Setelah mendapat susunya, bocah itu bersandar pada pria itu dan menunjuk ke lantai atas.
"Mau ke mana?"
"Mmh!" ucap Farrel sambil mengedot susunya. Alisnya bertaut, berkeras menunjuk ke lantai atas.
"Mau ke mana, ke kamar lagi?" tanya pria itu, memperjelas.
Farrel mengedot susu botolnya dengan masih menunjuk ke atas.
"Iya, iya. Papa ke atas." Abigail kembali menaiki tangga.
Setelah sampai ia berbelok ke arah kamar Farrel. Pria itu tidak tahu apa yang diinginkan bocah itu. Ia menoleh pada bayi besar itu. "Apa kamu mau balik ke tempat tidurmu?"
Bayi itu menggeleng. Ia menunjuk pada rak mainannya. Pria itu mengikuti. Farrel menunjuk pada sebuah tumpukan buku yang membuat Abigail heran. "Kamu mau ini?"
Karena Farrel masih mengedot, ia hanya menunjuk saja.
Abigail melihat beberapa buku dongeng di sana. "Kamu mau ini?"
Bocah itu tetap menunjuk ke arah buku-buku itu.
Pria itu dengan satu tangan menurunkan pagar pembatas tempat tidur Farrel setelah itu ia duduk di tepian. "Ini cerita tentang si kucing Rassya." Ia memulai. "Kucing ini sedang tidur di karpet nenek. Sang nenek ...."
"Mmh!" Farrel langsung protes. "Mami ... mmh!" Ia menghentak-hentakkan tangannya.
"Kenapa? Papa salah apa?" tanya pria itu bingung.
"Eong, eong ...."
"Apa? Papa gak ngerti."
"Eong, eong!" Bocah itu mulai kesal.
"Eong, eong?" Pria itu melongo.
"Eong, eong huuu ...." Farrel berhenti mengedot dan menangis.
"Iya, Sayang, tapi Papa gak ngerti. Eong, eong itu apa?"
"Eong, eong huu ...." Farrel masih menangis.
Abigail terpaksa memeluknya. "Duh, eong, eong itu apa sih," gumamnya. Terpaksa pria itu menelepon istrinya. "Marina, maaf. Ini kenapa Farrel minta dibacain buku tapi dia nangis 'eong, eong'?"

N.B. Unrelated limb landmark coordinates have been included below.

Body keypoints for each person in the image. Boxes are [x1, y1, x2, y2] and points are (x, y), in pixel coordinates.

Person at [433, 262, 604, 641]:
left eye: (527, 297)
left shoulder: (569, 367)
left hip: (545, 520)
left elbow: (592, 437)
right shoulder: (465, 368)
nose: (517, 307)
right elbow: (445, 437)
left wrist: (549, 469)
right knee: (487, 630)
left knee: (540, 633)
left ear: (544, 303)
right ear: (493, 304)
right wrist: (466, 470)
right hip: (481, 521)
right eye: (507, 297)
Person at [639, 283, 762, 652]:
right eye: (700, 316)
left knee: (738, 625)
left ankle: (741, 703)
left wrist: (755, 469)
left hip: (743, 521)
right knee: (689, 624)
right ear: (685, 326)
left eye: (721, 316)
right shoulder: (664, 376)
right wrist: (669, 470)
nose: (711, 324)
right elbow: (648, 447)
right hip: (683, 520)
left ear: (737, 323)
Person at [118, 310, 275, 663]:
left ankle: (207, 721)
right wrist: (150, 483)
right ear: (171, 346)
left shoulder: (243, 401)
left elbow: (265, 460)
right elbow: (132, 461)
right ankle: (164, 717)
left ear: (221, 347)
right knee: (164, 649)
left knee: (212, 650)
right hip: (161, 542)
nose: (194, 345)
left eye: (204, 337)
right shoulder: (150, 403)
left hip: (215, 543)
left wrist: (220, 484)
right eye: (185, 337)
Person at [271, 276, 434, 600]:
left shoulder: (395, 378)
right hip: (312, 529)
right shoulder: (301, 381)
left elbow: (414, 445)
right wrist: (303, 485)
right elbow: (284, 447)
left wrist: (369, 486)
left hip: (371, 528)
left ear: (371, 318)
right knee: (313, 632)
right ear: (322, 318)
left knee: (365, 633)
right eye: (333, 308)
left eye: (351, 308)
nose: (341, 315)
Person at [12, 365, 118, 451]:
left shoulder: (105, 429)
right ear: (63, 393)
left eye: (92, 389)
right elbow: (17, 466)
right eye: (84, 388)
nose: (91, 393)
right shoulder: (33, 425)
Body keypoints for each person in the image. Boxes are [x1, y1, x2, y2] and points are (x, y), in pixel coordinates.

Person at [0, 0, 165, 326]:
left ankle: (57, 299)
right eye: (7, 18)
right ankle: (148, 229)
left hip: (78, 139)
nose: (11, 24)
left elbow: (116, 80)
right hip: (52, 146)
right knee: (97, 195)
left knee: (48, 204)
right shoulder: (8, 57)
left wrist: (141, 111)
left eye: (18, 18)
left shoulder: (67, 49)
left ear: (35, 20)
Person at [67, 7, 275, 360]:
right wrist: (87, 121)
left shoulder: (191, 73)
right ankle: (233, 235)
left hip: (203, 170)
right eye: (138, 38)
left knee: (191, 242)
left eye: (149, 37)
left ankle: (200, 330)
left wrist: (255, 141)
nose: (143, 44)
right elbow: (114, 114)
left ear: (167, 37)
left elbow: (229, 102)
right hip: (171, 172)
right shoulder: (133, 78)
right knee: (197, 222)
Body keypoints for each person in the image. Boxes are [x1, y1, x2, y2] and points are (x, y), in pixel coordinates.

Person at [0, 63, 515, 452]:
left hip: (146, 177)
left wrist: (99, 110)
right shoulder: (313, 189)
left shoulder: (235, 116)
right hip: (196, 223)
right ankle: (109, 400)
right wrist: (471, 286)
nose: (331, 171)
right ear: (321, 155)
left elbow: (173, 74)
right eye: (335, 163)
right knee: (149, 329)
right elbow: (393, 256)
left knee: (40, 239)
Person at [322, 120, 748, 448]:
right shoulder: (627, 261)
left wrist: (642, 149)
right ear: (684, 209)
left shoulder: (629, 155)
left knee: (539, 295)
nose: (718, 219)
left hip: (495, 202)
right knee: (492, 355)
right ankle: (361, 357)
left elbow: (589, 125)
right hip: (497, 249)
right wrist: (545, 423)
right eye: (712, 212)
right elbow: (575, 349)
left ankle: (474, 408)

"Oh, tentang si kucing Rassya ya?" tanya wanita itu diujung sana, segera tahu apa yang suaminya baca. Ia bisa mendengar tangis Farrel di telepon.
"Iya."
"Meong, meong maksudnya. Aku kalau baca itu selalu diawali dengan 'meong, meong' jadi dia senang."
"Oh, gitu. Ya Allah. Anak kalau udah kena 'demam Mami Marina' susah deh!" ledek pria itu pada istrinya. "Bapaknya jadi nomor ke seratus. Gak ngerti apa-apa."
Marina tertawa.
"Ya udah, aku coba." Abigail mematikan handphone-nya. Ia melihat Farrel yang kedua matanya basah karena air mata. "Duh, anak Papa. Iya, ini Papa ulang lagi ceritanya ya?" Pria itu mengusap air mata di pipi bocah itu. Ia kembali membuka buku itu dan membacanya. "Meong, meong, ini cerita si kucing Rassya."
Abigail memperhatikan, Farrel mengambil botol susu dan mulai mengedot lagi. Pria itu kemudian meneruskan ceritanya. "Meong, meong, kucing ini sedang tidur di karpet nenek."
Misi akhirnya berhasil. Ia berhasil membuat bayi besar itu mengantuk dan tertidur. Pria itu kemudian meletakkan bocah itu pada ranjangnya. Ia mengusap poni bocah itu yang sudah terlelap. Begitu cepatnya Farrel besar hingga bisa protes dan ngambek. Pria itu tersenyum ketika mengingatnya.
Ah, daripada bikin masalah lagi, lebih baik aku temani tidurnya. Pria itu naik ke atas ranjang dan memasang lagi pagar pembatas tempat tidur itu. Ia kemudian tidur bersama anaknya.
------------+++------------
"Sayang, kok kamu cepat tidurnya? Biasanya kamu nulis dulu baru tidur," tanya Abigail melihat istrinya tidur cepat malam itu. Padahal ia belum lama pulang.
"Tidak apa-apa. Aku ingin begadang nulis, jadi tidur cepat," sahut Marina yang sudah memejamkan mata, berbaring di atas ranjang.
Pria itu akhirnya juga naik ke atas ranjang. "Jangan sering-sering ya, Sayang. Tidak baik untuk kesehatanmu."
"Mmh, iya," sahut istrinya yang mulai nyaman tidur.
Abigail kemudian mendekat dan memeluk istrinya. Ia tidur dengan masih mendekap sang istri.
---------+++----------
Tiba-tiba pria itu terbangun dan tidak menemukan istrinya. Jam berapa ini? Sepertinya masih malam. Abigail melirik jam yang menunjukkan pukul 12 lewat. Tiba-tiba terdengar bunyi ketukan di pintu.
Pria itu mengerut kening. Sambil mengucek-ngucek matanya ia turun dari tempat tidur menuju pintu. Dibukanya pintu itu.
"Surprise! Selamat ulang tahun, Sayang!" Sang istri menyodorkan kue ulang tahun pada pria itu, membuat pria itu terkejut dan kemudian tersenyum lebar.
"Marina ...."
"Selamat ulang tahun yang ke 30, Sayang. Semoga makin sayang sama anak istrinya."
"Tentu dong, Sayang. Aku sangat mencintaimu." Abigail meraih pinggang istrinya dan mengecup kening. "Terima kasih, Sayang."